[Opening Text block section]

People are seen at a COVID-19 detection station in Times Square in New York, U.S., May 12, 2022. /CFP
Editor's note: William Jones is the Washington Bureau Chief of Executive Intelligence Review and a Non-Resident Fellow of the Chongyang Institute for Financial Studies. The article reflects the author's opinions, and not necessarily those of CGTN.
It came as something of a surprise to most people when WHO Director-General Tedros Ghebrehyusus on May 10 said that China should change its policies of restrictions in the light of the more communicable Omicron variety of COVID-19.
"We don't think that it (dynamic zero-COVID policy) is sustainable, considering the behavior of the virus and what we anticipate in the future," he said. "We indicated that the approach will not be sustainable."
"A shift would be very important."
The director-general had previously been very supportive of China's dynamic zero-COVID policy, pointing to it as a model that other countries could learn from. But then he was attacked by some in the West as being too "China-friendly." Perhaps this pressure has had some effect on him. But his advice seems very misplaced at this point at a time when the new Omicron variant of the virus is proving to be more communicable than the previous variants.

[Closing Text block section]

Problem description => Can you extend the opinion piece on the WHO and China's dynamic zero-COVID policy by picking up after its final sentence? The rows that come next are separate material and are not part of the opinion piece.

[Opening Excerpted data section]

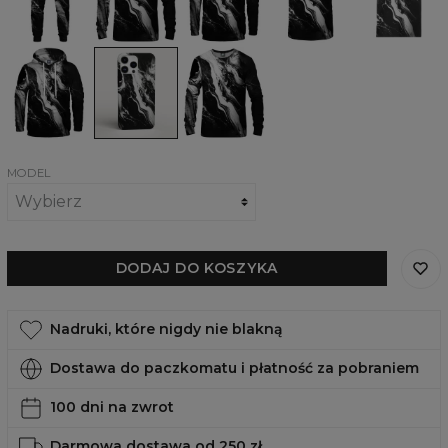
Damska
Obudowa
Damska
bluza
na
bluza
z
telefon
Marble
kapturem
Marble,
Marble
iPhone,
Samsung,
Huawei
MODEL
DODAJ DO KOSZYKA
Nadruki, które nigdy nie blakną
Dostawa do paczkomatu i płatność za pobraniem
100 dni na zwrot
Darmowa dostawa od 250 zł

[Closing Excerpted data section]
[Opening Excerpted data section]

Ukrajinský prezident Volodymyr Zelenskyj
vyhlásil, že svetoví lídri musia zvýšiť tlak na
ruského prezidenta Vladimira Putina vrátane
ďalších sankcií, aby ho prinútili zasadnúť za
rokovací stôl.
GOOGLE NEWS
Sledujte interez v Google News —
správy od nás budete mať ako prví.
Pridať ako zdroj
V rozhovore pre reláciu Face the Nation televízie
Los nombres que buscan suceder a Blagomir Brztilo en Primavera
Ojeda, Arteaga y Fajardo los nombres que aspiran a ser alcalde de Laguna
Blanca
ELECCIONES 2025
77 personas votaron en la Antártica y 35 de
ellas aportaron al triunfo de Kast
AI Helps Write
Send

[Closing Excerpted data section]

Response to this task =>
Does the director-general now want less rigorous measures with a variant that moves more quickly through the population? Has he accepted a policy of surrender in the face of the new variant, fearful that we will have no means of essentially coping with it? Hopefully not, as we have seen that those countries which have adopted something of a laissez-faire policy, letting the virus spread, have had the highest death tolls.
Look at the United States with its one million deaths due to COVID-19, even with its somewhat erratic attempt to develop an effective policy. We also have the unfortunate example of the latest attempt to "get things back to normal" without considering the dangers at the recent White House Correspondents' Dinner. While assuring that all the participants (several thousand of them) had their vaccine cards up to date, the dinner was maskless and without social distancing.
One comedian, entertaining the crowd joked about how this was a "superspreader event," at which all the audience tittered in laughter. Shortly after the dinner, the COVID-19 affected numbers went up in the District of Columbia and the neighboring Northern Virginia. Among those infected were the Secretary of State Antony Blinken, who attended the dinner.
The statistics don't lie. Those countries which instituted a strict COVID policy, even at the point of having parts of their economy temporarily shut down, saved more people than those countries which maintained a lax policy or no policy at all. And the loss of the people is a permanent loss.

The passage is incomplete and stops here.